[ASSIGNMENT]:
Return every line of the entries below word for word, leaving out the pictures.

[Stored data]
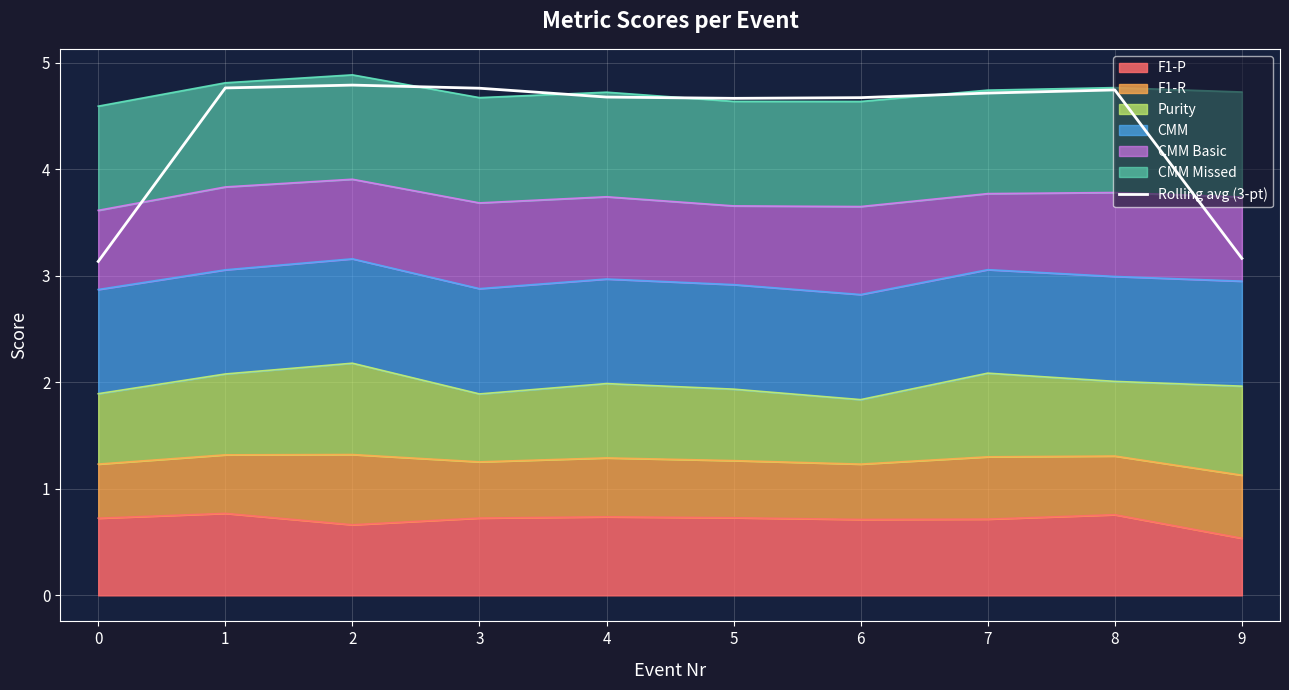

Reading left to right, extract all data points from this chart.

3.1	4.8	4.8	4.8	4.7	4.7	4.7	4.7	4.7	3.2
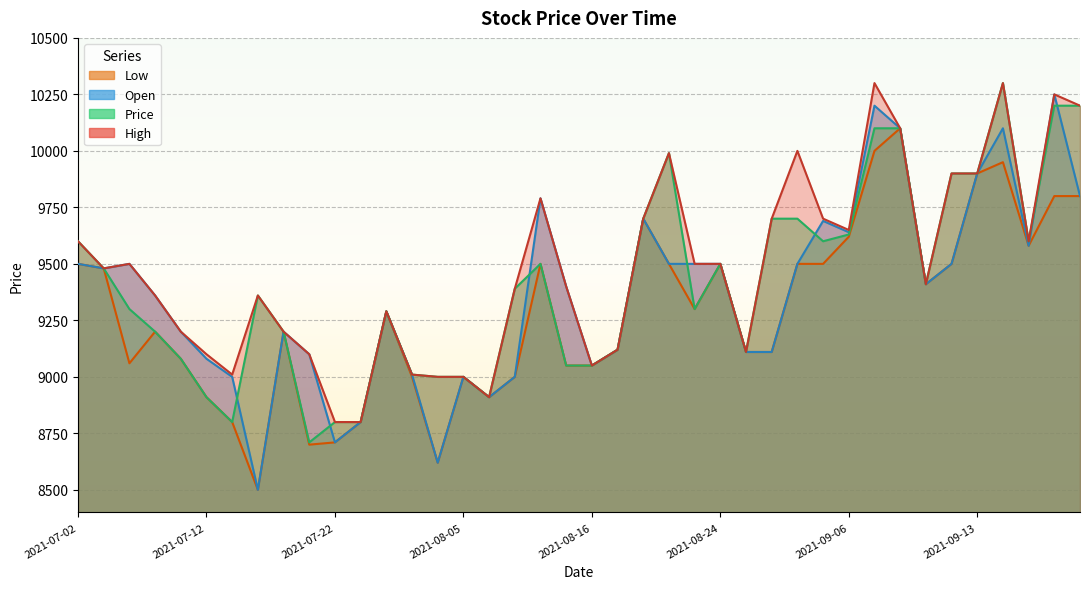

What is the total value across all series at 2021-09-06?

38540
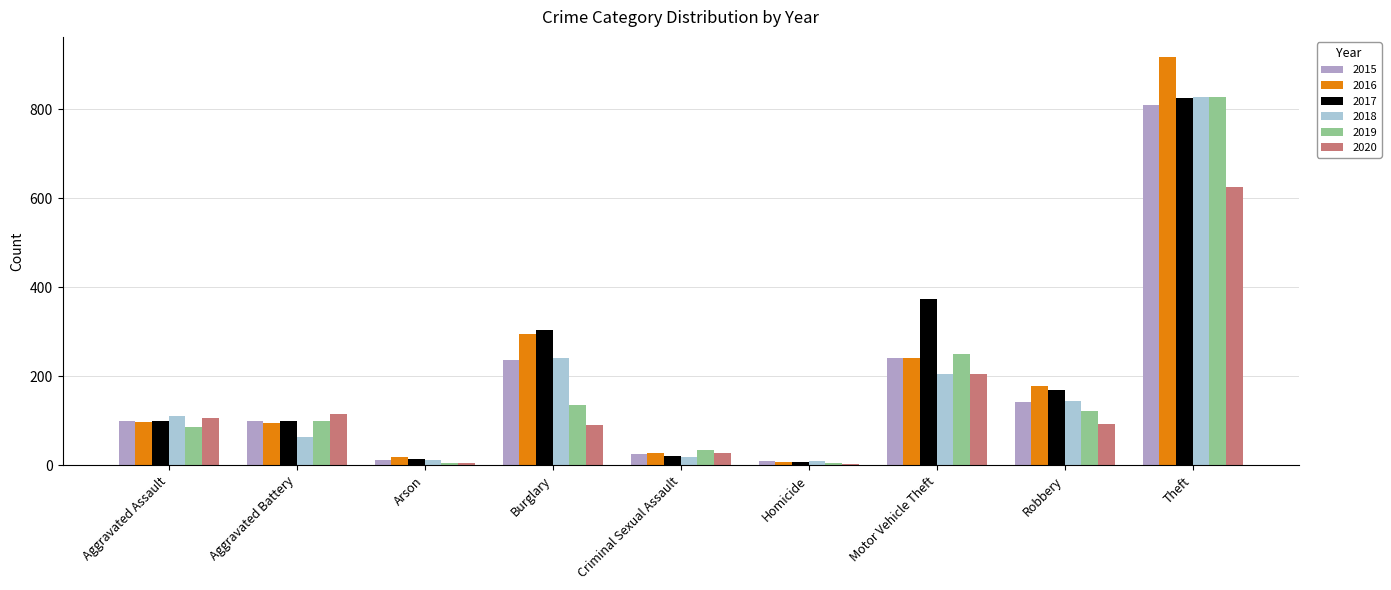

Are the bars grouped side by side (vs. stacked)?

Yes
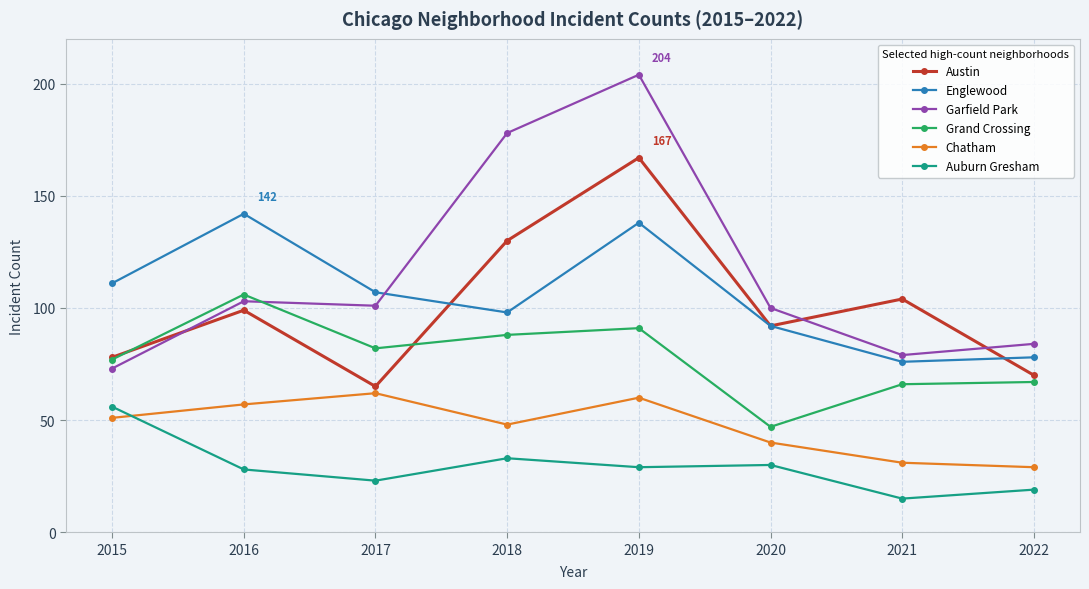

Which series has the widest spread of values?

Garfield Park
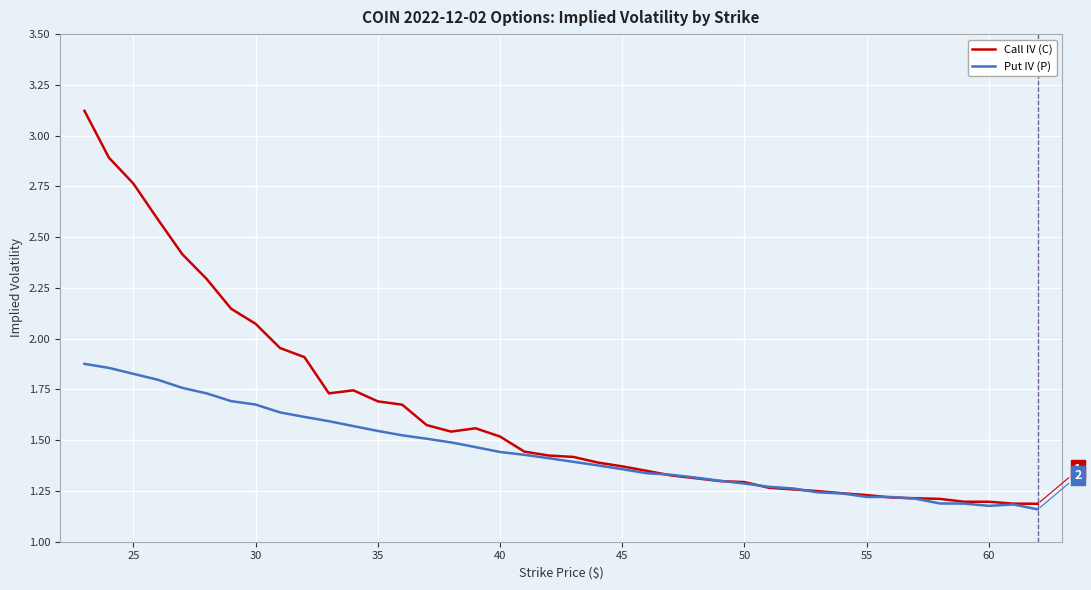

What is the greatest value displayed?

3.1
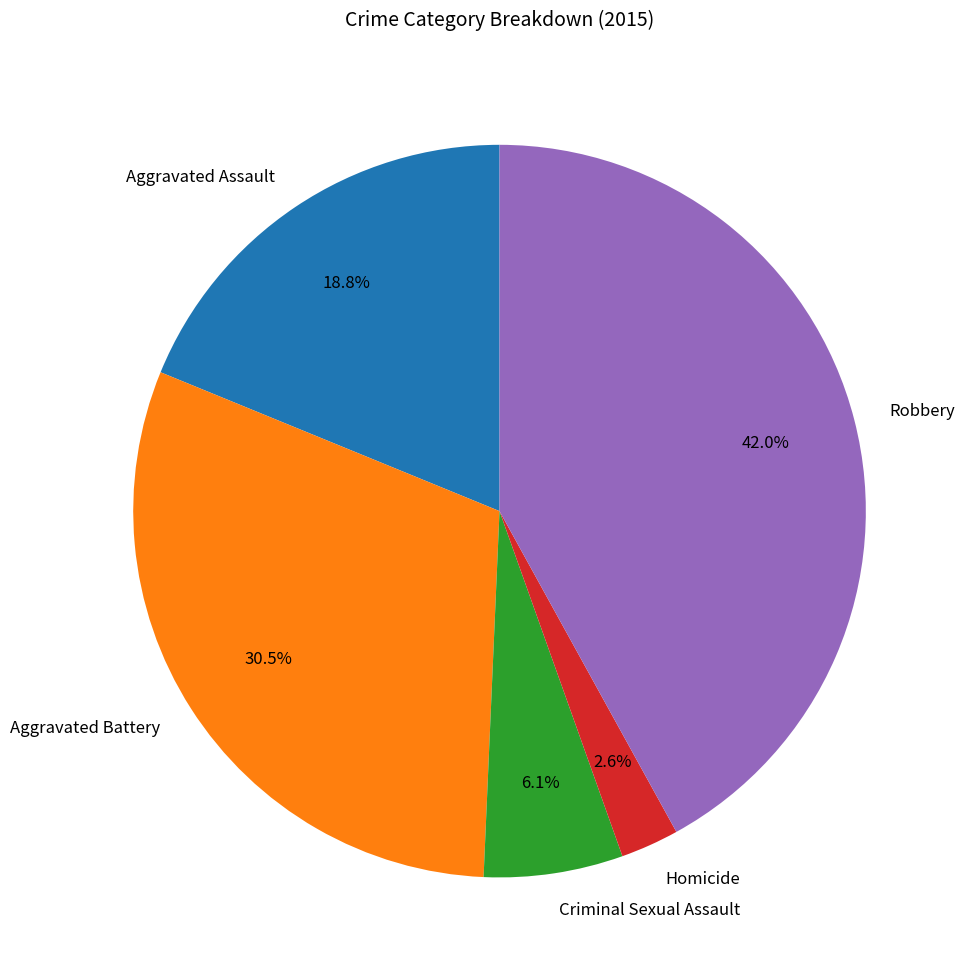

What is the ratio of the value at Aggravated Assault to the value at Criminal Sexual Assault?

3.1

[OUTPUT FOR THIS EXERCISE]:
Reading left to right, extract all data points from this chart.

3.1	4.8	4.8	4.8	4.7	4.7	4.7	4.7	4.7	3.2

What is the total value across all series at 2021-09-06?

38540

Are the bars grouped side by side (vs. stacked)?

Yes

Which series has the widest spread of values?

Garfield Park

What is the greatest value displayed?

3.1

What is the ratio of the value at Aggravated Assault to the value at Criminal Sexual Assault?

3.1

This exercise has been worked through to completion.